**WORK TO COMPLETE**
Return the following from the records below: each line, word for word, starting with the line that contains "oder zusätzliche Vergütungen" and going on through the line that contains "Leistungsumfangs ein. Menschen, die", with nothing outside that range.
[Opening TASK DATA section]
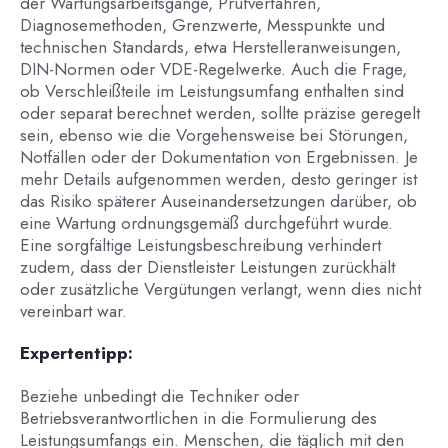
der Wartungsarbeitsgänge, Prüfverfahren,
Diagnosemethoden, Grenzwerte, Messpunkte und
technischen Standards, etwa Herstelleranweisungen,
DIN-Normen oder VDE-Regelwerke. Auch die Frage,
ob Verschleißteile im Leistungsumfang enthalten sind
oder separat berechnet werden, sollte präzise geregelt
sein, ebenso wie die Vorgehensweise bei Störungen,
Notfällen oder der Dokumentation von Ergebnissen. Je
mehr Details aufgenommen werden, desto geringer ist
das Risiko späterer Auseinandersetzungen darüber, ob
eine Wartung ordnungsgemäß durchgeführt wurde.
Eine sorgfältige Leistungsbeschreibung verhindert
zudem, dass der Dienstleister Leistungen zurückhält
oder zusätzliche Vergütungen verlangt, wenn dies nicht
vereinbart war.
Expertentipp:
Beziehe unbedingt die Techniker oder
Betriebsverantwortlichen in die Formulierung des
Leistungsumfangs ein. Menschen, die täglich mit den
[Closing TASK DATA section]
[Opening TASK DATA section]
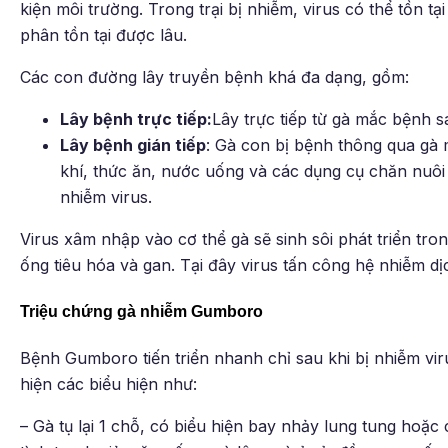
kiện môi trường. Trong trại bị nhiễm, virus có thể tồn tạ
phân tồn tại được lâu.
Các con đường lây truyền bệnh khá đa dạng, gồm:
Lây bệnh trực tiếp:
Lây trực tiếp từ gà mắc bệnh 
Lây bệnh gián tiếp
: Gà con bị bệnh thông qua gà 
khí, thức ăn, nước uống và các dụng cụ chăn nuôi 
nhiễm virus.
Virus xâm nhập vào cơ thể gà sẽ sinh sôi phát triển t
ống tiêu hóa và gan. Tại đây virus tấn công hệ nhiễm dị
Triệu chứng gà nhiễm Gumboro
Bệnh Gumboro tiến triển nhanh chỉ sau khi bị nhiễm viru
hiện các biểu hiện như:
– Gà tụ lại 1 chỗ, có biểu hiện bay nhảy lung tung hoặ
[Closing TASK DATA section]
**RESULT OF THE EXERCISE**
oder zusätzliche Vergütungen verlangt, wenn dies nicht
vereinbart war.
Expertentipp:
Beziehe unbedingt die Techniker oder
Betriebsverantwortlichen in die Formulierung des
Leistungsumfangs ein. Menschen, die täglich mit den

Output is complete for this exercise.